**PROBLEM TO WORK ON**
Return copies of the lines below that mention "states".

== MATERIAL PROVIDED ==

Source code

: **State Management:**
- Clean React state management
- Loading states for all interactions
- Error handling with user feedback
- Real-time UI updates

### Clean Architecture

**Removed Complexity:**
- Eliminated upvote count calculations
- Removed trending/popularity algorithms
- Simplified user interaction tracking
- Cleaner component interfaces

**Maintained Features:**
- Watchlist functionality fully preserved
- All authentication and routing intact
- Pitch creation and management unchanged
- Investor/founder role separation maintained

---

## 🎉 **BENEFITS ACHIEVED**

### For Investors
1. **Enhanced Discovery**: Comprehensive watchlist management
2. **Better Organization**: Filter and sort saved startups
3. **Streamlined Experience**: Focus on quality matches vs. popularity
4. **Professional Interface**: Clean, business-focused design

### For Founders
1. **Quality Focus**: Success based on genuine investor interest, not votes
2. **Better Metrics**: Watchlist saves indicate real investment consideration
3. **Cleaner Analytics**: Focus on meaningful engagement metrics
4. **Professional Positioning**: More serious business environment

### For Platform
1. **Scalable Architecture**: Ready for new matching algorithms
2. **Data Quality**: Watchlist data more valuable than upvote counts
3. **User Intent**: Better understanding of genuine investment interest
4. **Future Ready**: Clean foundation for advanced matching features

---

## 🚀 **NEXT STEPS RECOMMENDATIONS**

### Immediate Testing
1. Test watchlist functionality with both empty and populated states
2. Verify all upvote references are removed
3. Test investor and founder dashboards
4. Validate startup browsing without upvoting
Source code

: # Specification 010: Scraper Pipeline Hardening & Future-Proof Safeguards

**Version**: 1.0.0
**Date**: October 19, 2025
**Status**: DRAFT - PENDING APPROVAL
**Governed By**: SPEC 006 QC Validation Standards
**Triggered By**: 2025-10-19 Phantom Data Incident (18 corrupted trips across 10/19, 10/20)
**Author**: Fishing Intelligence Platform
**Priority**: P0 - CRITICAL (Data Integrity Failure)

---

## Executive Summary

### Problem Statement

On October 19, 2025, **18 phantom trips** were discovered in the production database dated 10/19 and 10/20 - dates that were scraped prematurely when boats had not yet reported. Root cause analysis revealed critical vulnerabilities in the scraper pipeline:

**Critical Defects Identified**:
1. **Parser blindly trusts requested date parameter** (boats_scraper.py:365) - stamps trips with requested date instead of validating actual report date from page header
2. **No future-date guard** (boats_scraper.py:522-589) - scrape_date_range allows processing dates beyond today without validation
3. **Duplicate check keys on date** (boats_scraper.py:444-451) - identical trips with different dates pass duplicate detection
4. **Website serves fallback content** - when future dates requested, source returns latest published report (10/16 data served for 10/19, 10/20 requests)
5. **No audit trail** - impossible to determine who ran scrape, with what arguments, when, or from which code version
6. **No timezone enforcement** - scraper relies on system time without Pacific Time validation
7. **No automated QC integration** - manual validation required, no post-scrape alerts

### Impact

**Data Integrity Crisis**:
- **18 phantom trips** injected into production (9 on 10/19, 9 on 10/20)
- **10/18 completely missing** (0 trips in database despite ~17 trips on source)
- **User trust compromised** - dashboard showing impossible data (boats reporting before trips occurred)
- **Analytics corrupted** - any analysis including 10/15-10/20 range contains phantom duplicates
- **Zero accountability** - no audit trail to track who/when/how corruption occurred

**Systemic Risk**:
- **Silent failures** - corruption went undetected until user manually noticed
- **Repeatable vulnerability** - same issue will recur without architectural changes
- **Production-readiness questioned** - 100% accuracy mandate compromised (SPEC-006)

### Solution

===

**ANSWER AREA**
- Loading states for all interactions
1. Test watchlist functionality with both empty and populated states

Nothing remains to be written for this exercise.